Page extract

THE decision to set aside the move to import 300,000 metric tons of rice from Vietnam under a government-to-government scheme will save some P8.5 billion that can now be used for more urgent needs of the nation.

The Philippines had planned to buy the 300,000 tons of rice as a reserve in case the country incurs a shortage of the Filipino people’s staple food. It did not want to go through the difficult experience of 2018 when market prices hit record heights – an inflation rate of 6.7 percent – that was stopped only when Congress enacted the Rice Tariffication Law that ended all quantitative restrictions on rice imports. With cheap rice available at a low price, inflation quickly dropped in succeeding months; by June, 2019, it was down to 2.7 percent.

With the decision to cancel this year’s planned importation, Secretary of Agriculture William Dar said the government will have P8.5 billion that can be used instead to support the Rice Competitiveness Enhancement Fund (RCEF) under the Rice Tariffication Law. The RCEF calls for a mechanization program to help farmers acquire production and harvest machinery and equipment, promote the development and use of certified seed varieties, expanded credit assistance, and enhanced extension services.

There is now, however, a problem over government budgeting because of the ongoing coronavirus pandemic. The Philippine budget deficit soared in May as tax revenues fell and government spending rose. The budget deficit in May reached P202.1 billion, where there had been a P2.6-billion surplus in May of the previous year, 2019.

Government expenditures in May reached P353.6 billion –up 12 percent from P314.7billion in May of the previous year. These included releases under the law on Bayanihan to Heal as One, including cash grants to over 3 million employees of small enterprises affected by the government’s quarantine measures. Primary government spending also jumped to P335.3 billion from P295 billion in the previous year. At the same time, government income fell by 52 percent in May, due to the closure or suspension of many business operations.

Thus, Secretary Dar may not get his wish that the P8.5 billion saved in the decision to scrap this year’s rice importation from Vietnam be used instead to push rice farm modernization. There simply are so many emergency expenses arising from the coronavirus pandemic that that must be funded.

But this should not detract from the fact that the Philippine rice industry needs to rise to higher levels of development as it occupies a central role in the Philippine economy. Whatever happens in the country, Filipinos simply need to have their rice.

We have the needed resources – the land, water, high-yielding varieties developed by our own scientists. Studies have shown that the principal need of our rice industry is increased mechanization – tractors and harvesters. That is why in the Rice Competitiveness and Enhancement Fund, 50 percent of its proposed P10-billion annual appropriation is to be for farm machinery and equipment. The balance is 30 percent for rice seed development and propagation, 10 percent for expanded credit assistance, and 10 percent for extension services.

When this coronavirus emergency is over, hopefully within a year, our officials should make an all-out effort to fund the RCEF, especially its mechanization program, so we can become sufficient in rice, our nation’s staple food.

Saved data entries
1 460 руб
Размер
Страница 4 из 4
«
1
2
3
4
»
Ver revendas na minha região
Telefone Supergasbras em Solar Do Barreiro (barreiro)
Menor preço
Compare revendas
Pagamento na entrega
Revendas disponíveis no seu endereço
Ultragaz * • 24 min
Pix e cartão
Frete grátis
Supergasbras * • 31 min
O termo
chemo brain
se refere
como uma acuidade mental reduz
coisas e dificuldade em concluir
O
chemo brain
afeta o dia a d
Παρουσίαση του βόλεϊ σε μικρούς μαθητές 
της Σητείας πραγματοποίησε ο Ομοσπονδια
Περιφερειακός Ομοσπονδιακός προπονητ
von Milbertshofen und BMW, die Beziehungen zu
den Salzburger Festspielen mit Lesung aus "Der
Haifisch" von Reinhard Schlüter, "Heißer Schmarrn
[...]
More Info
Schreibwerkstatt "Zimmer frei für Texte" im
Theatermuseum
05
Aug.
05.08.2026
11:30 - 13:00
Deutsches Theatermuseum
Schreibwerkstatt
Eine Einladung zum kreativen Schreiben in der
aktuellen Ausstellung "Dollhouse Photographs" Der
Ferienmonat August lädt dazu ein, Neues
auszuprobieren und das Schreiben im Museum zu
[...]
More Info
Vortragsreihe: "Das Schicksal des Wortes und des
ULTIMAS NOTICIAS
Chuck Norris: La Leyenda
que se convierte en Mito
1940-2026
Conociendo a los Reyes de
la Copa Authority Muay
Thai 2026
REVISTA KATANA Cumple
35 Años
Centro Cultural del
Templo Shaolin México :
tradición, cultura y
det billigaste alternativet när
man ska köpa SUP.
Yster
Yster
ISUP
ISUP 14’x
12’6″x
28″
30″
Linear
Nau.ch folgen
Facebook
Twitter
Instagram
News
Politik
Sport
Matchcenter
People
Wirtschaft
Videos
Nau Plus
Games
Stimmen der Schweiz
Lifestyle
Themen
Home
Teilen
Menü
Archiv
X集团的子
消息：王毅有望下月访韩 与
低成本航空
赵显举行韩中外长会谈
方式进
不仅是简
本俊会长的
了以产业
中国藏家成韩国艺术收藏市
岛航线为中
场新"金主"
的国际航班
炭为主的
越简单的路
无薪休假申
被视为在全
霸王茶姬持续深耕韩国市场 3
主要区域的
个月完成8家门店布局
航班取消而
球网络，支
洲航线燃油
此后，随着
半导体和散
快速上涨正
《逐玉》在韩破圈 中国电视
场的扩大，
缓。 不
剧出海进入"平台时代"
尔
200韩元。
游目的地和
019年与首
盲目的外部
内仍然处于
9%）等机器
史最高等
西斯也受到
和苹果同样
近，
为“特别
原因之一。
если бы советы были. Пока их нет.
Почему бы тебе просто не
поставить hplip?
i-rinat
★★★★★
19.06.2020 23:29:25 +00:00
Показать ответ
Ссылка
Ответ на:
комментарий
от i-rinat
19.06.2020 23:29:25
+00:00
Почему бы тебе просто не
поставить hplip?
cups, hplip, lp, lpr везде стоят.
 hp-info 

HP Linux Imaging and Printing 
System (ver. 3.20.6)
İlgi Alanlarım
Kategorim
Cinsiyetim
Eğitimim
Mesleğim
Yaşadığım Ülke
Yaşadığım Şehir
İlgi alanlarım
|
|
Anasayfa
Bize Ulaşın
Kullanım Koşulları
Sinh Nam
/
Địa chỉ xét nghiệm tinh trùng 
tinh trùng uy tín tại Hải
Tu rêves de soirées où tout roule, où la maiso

Task list
1. What was the budget deficit in May, according to the rice editorial?
2. List each part of the proposed annual appropriation for the Rice Competitiveness and Enhancement Fund in the rice editorial, along with its percentage share.
3. Retype the passage of the rice editorial starting with "The Philippines had" and going on through "to 2.7 percent.".
These lines are separate material and are unrelated to the rice editorial.

List of solutions
1. P202.1 billion

2.
- Farm machinery and equipment: 50 percent
- Rice seed development and propagation: 30 percent
- Expanded credit assistance: 10 percent
- Extension services: 10 percent

3.
The Philippines had planned to buy the 300,000 tons of rice as a reserve in case the country incurs a shortage of the Filipino people’s staple food. It did not want to go through the difficult experience of 2018 when market prices hit record heights – an inflation rate of 6.7 percent – that was stopped only when Congress enacted the Rice Tariffication Law that ended all quantitative restrictions on rice imports. With cheap rice available at a low price, inflation quickly dropped in succeeding months; by June, 2019, it was down to 2.7 percent.